[DATA TO EXAMINE]

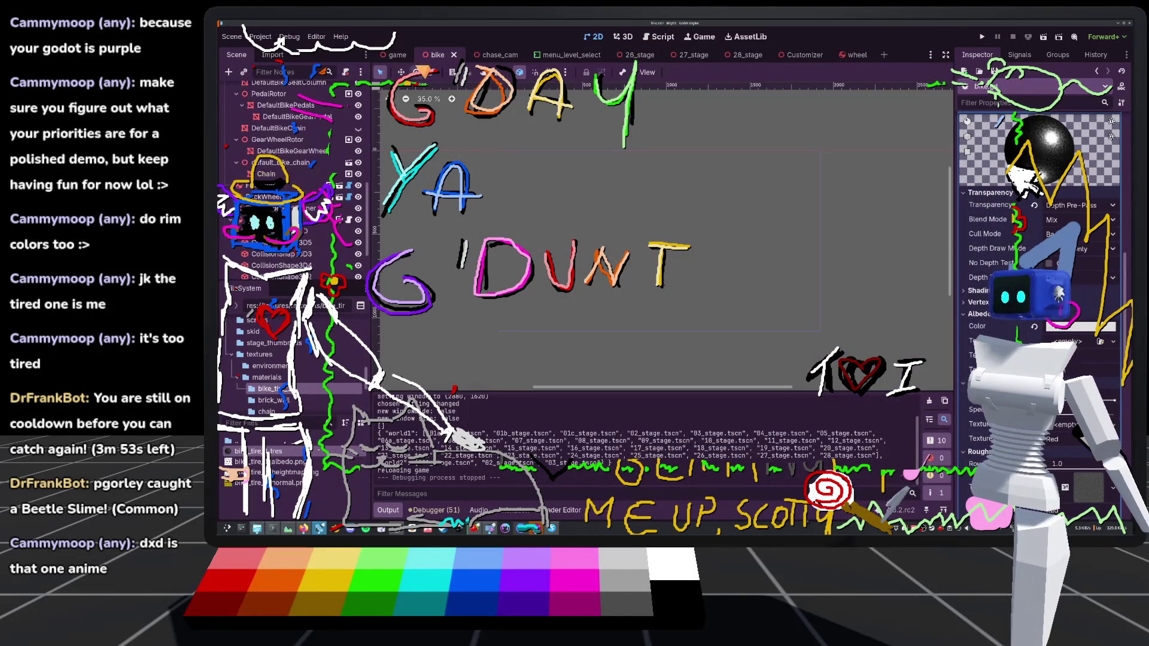
{"action": "left_click", "coordinate": [667, 351]}
{"action": "key", "text": "ctrl+d"}
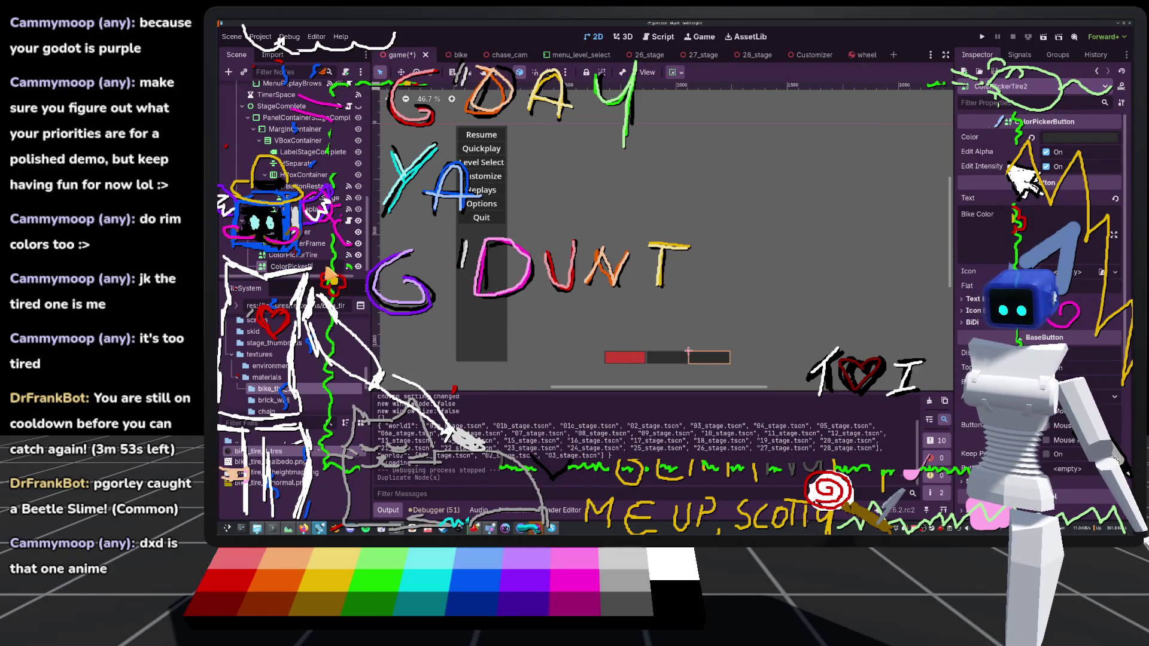
Rename the duplicate to ColorPickerRim and set its default Color to white
{"action": "key", "text": "Return"}
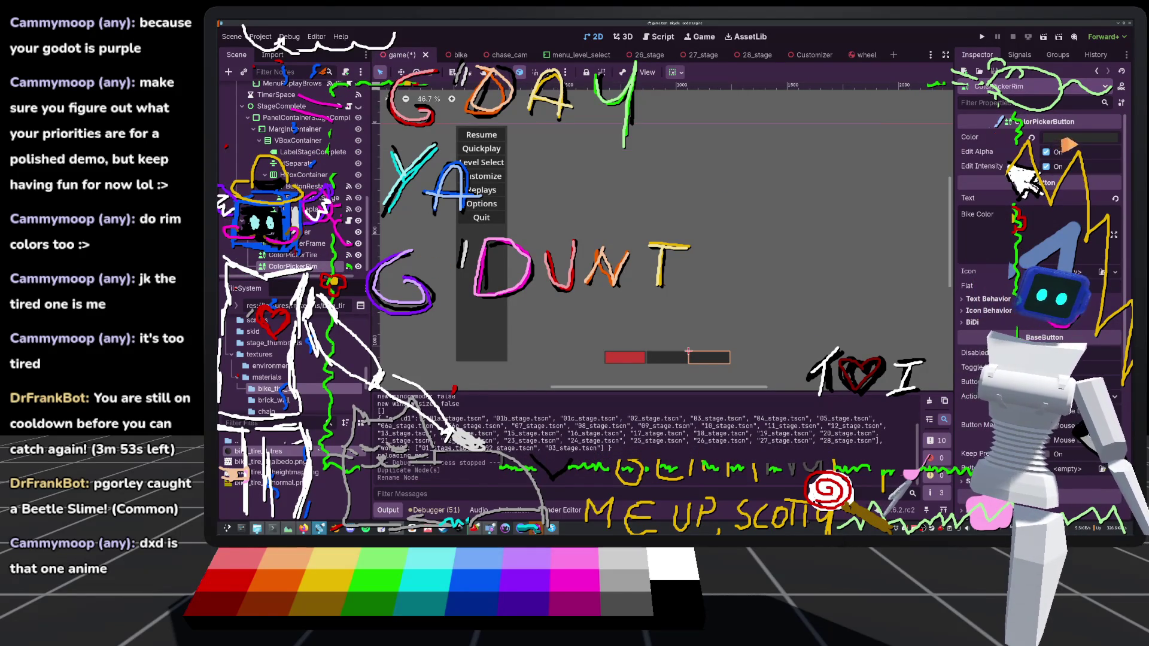
{"action": "left_click", "coordinate": [1080, 137]}
{"action": "left_click", "coordinate": [1114, 159]}
{"action": "key", "text": "Escape"}
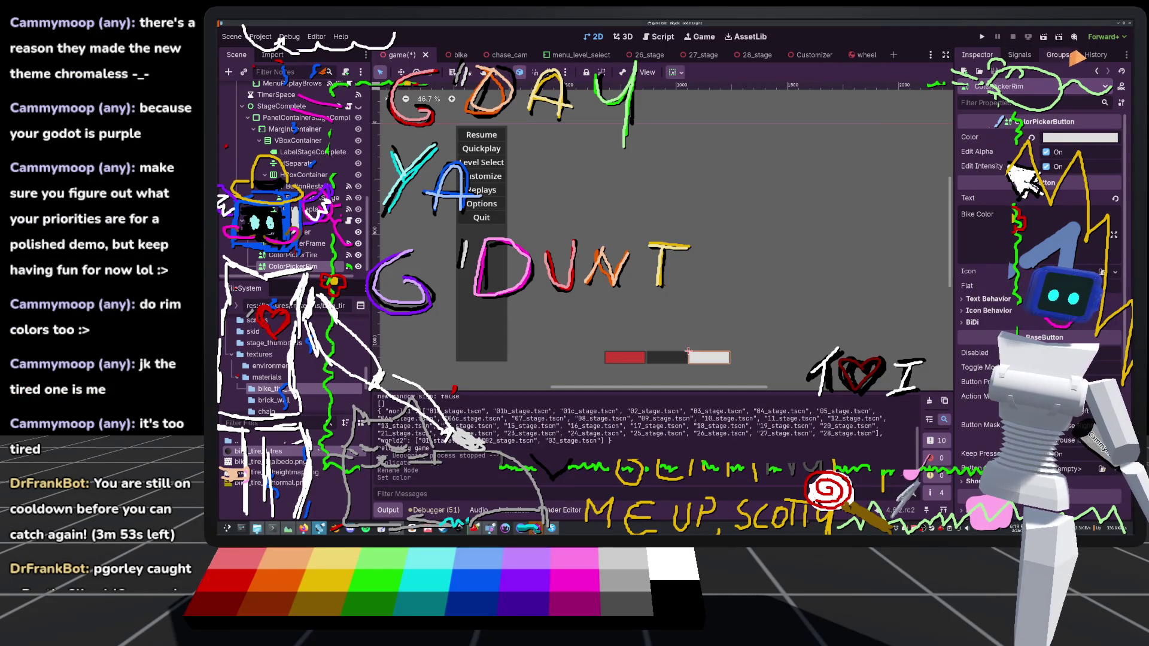
Remove the inherited color_changed connection and reconnect the signal to the Customization node
{"action": "left_click", "coordinate": [1019, 55]}
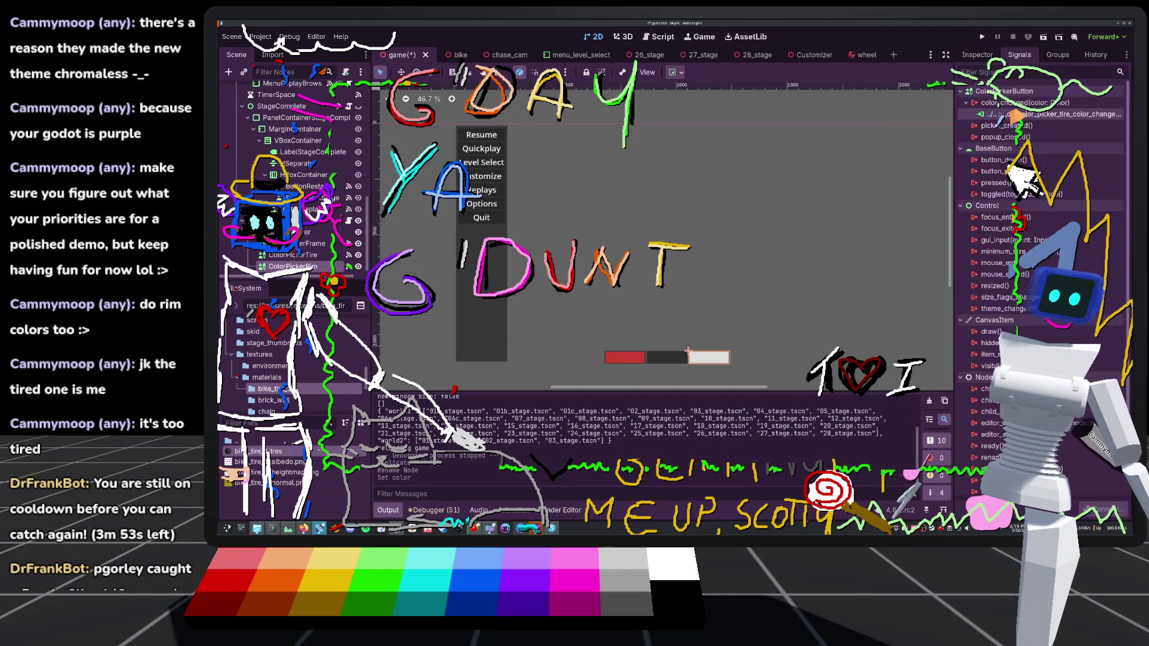
{"action": "right_click", "coordinate": [996, 117]}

[AIM OF THE EXERCISE] Note every line of the entries in which "coordinate" appears, and copy it down.

[WRITTEN SOLUTION]
{"action": "left_click", "coordinate": [667, 351]}
{"action": "left_click", "coordinate": [1080, 137]}
{"action": "left_click", "coordinate": [1114, 159]}
{"action": "left_click", "coordinate": [1019, 55]}
{"action": "right_click", "coordinate": [996, 117]}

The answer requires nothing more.